One day I received a telephone message from Bob Davis, informing me that his boss, Frank Munsey, had just bought the Press and wanted to hire me as his cartoonist. He asked me to come down at once. I found Mr. Munsey in his office in the Flatiron Building, seated on a sort of dais, and he greeted me amiably, stating that he wanted me to make a daily cartoon for which he would pay the sum of one hundred dollars weekly. By this time a hundred dollars for a New York cartoonist was a mere trifle and comic-page men were getting four times that sum. I explained to him that much water had run under the bridge since I received a hundred dollars per week, but that I would make him a daily cartoon for that sum.

"I will want all of your time!" he said suddenly.

When I confided to him that I had two quite successful syndicate features in hand and could not, it was evident, drop them for the insignificant, even paltry sum of a hundred dollars, he snapped out: "Well, I'm taking chances on you! You've been identified with comic stuff for several years and your effectiveness as a cartoonist may be impaired." He was evidently quite piqued, and in spite of Bob's nervous signals to placate him, I retorted, very truthfully: "I'm the one who is taking chances. You have never made a success yet of any newspaper you ever tackled."

I cannot remember the details of the exceedingly animated and delightful conversation.
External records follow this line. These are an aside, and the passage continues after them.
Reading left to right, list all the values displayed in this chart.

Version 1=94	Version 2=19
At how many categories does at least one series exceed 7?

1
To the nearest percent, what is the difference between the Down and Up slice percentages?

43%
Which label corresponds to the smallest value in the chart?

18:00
I recall reminding him of the numerous occasions during the last five years when I had been arrested for libel in Philadelphia, but as we both lost our tempers the things we said were of no importance, but I enjoyed it more than anything that had happened to me in years. Bob Davis's distress and horror were simply delightful. My shocking lack of veneration for his boss agonized him. I never imagined Mr. Munsey was so human, and I think the old boy secretly enjoyed the experience, for I doubt if he ever had anybody stand up to him and talk back since he got on Easy Street. Finally, as I walked out, he uttered the last word: "I'll never have a cartoonist on a paper of mine!" He may have considered it a sort of promise, for as far as I am aware, he has never employed one. He fired Bill Rogers as soon as he bought the Herald, and no better man for that paper ever lived.
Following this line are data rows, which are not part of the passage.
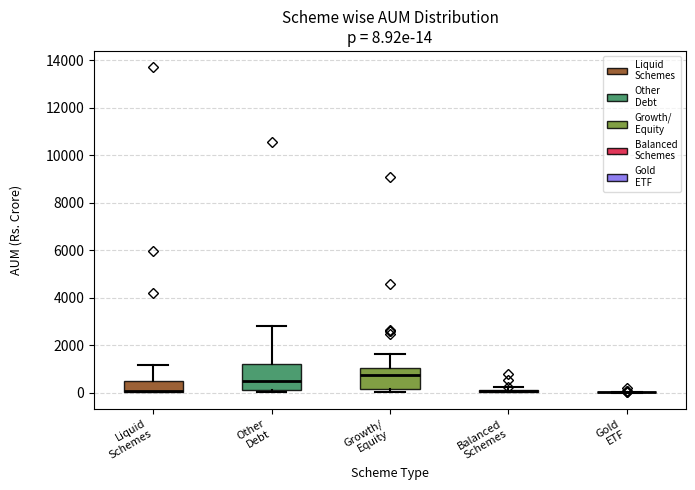

Comparing the boxes themselves (not the whiskers), which one is the tallest?

Other Debt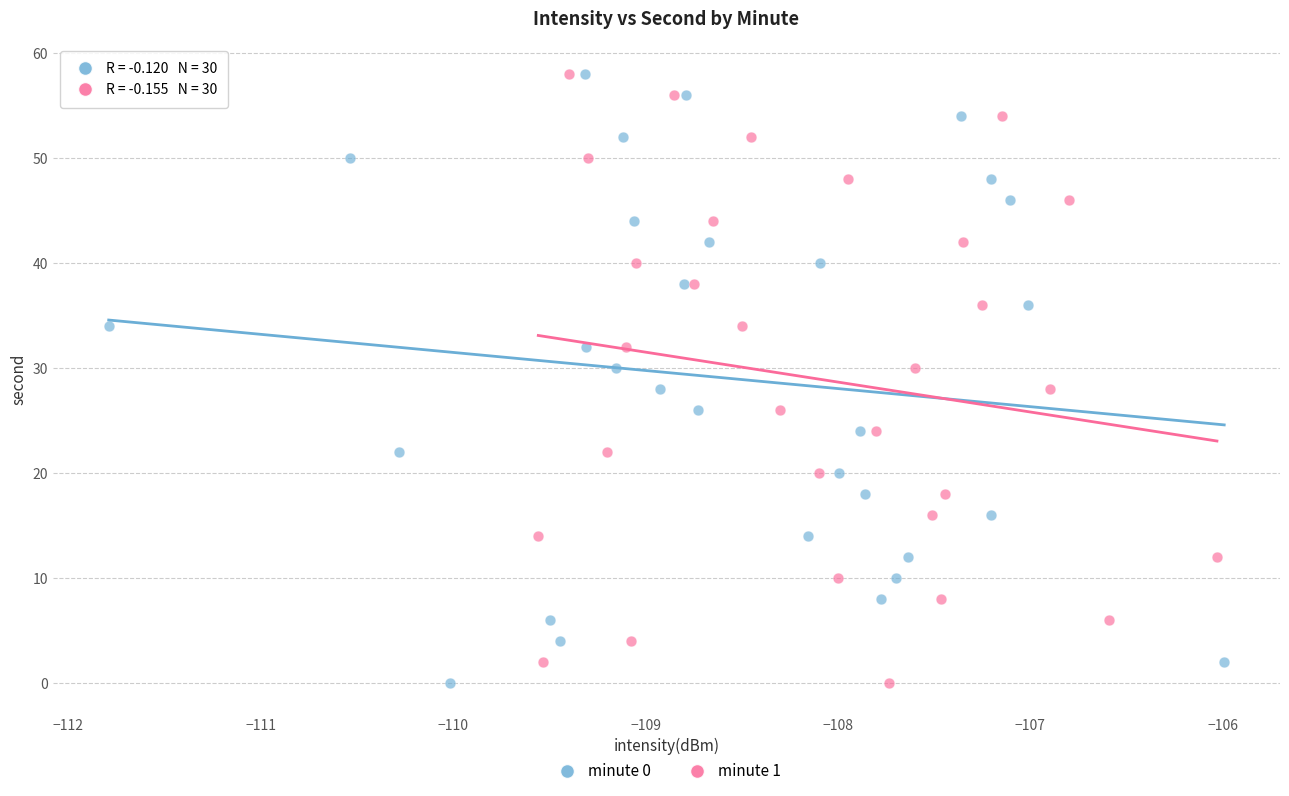

What are all the series names shown in the legend?

minute 0, minute 1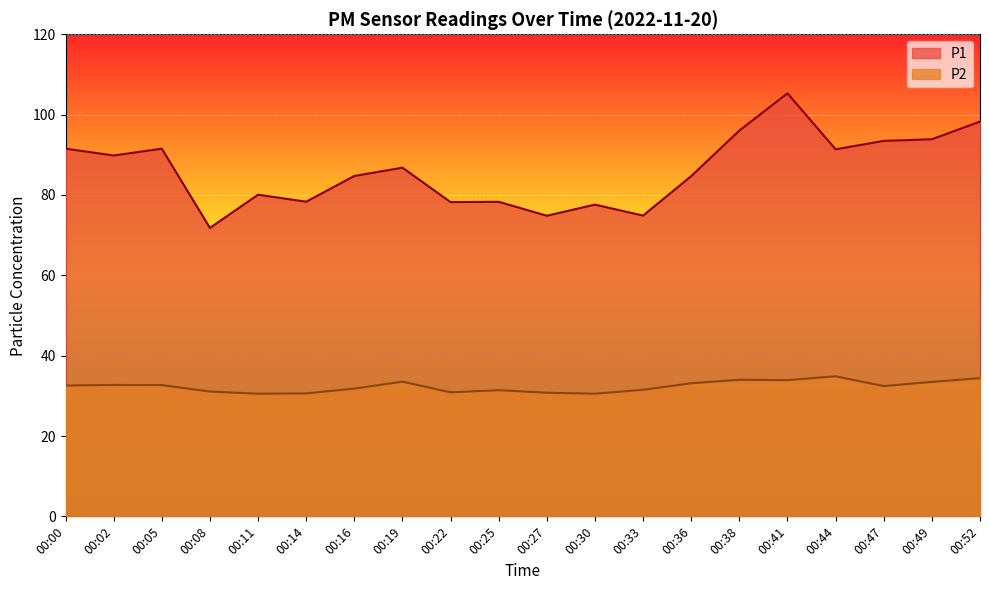

Reading right to left, transcribe all the data shown in this chart.

P1: 98.3	93.9	93.5	91.4	105.3	96.0	84.7	74.9	77.6	74.8	78.3	78.2	86.8	84.7	78.3	80.1	71.8	91.5	89.8	91.5
P2: 34.4	33.5	32.4	34.9	33.9	34.0	33.1	31.5	30.5	30.8	31.4	30.9	33.5	31.8	30.6	30.5	31.1	32.7	32.7	32.6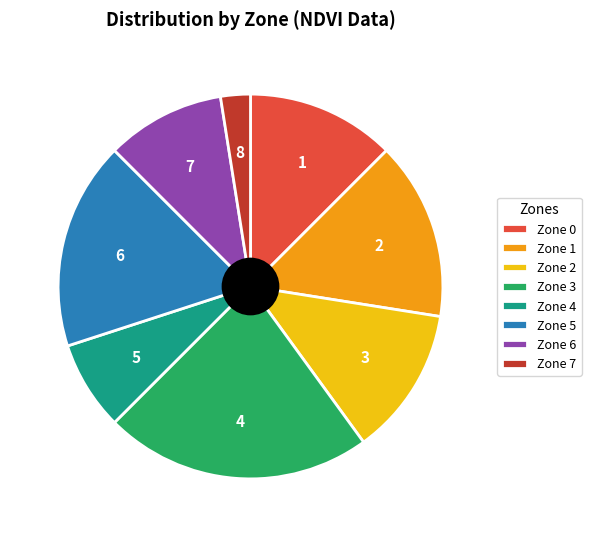

True or false: Zone 6 accounts for 3% of the total.

False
In nineteen-twenty-three I met him in the corridor of the Herald and he greeted me pleasantly. I said to him: "Mr. Munsey, it seems to me you need a good cartoonist pretty bad!" He smiled and replied: "You come and see me when newsprint gets cheaper." That he has, however, persisted in his silly obsession the following proves:

280 Broadway
New York,
January 28,1924.

Walt McDougall,
Braemoor, Goshen, N.Y.

My dear McDougall: Mr. Munsey is still disinclined to put a cartoon in the Herald. He simply does not want cartoons in the Herald, and he owns the paper.

Very truly yours,
C. M. Lincoln.

One of the funny things about objections of offended owners who sternly refuse to use the work of men who have disgruntled them is that such men can sell anything that is valuable to their papers by simply using a nom de plume. I have had innumerable pictures printed under various names at one time and another merely to avoid subjecting Ralph Pulitzer, William Randolph Hearst or Frank Munsey to an attack of cardiac trouble. Many another man has had the same experience.